Each line of the material below that holds the word "Loss" needs to be copied.

» **EXTRACTED ENTRIES**:
--- START ---

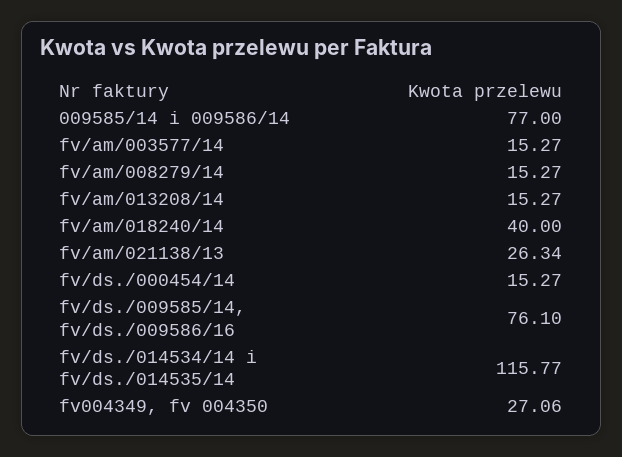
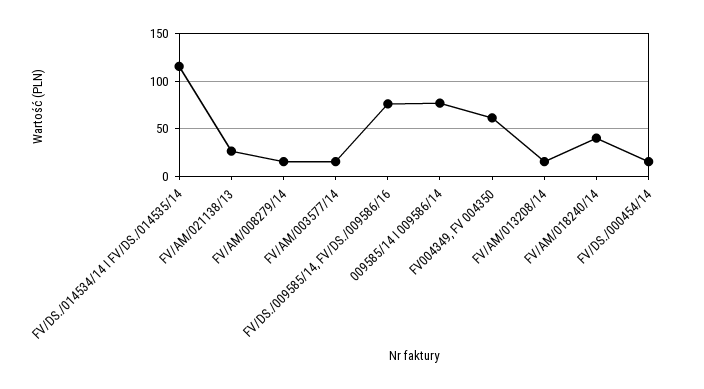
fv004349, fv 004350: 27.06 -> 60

--- END ---
--- START ---

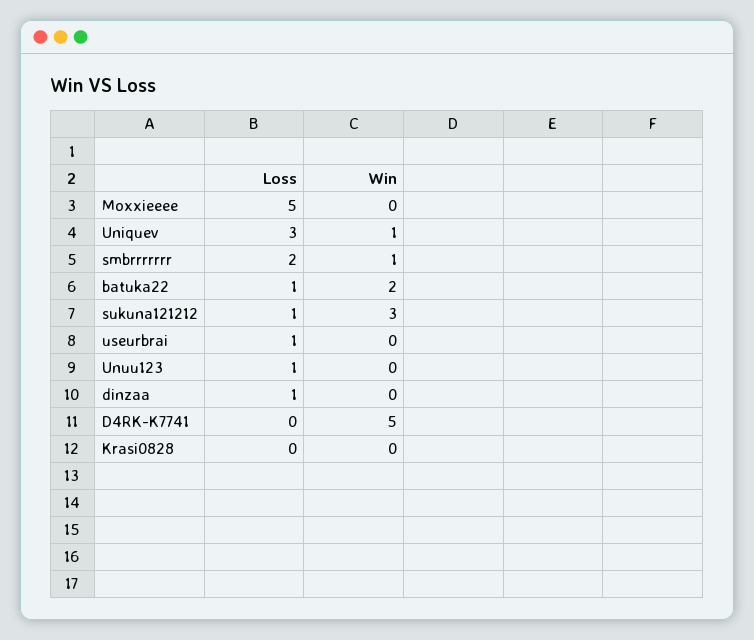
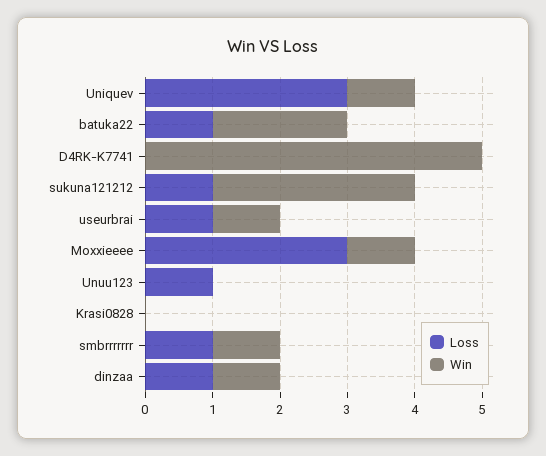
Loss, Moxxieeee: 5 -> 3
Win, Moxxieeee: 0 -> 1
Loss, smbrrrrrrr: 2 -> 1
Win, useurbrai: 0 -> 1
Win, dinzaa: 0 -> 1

--- END ---

» **PROBLEM SOLUTION**:
Loss, Moxxieeee: 5 -> 3
Loss, smbrrrrrrr: 2 -> 1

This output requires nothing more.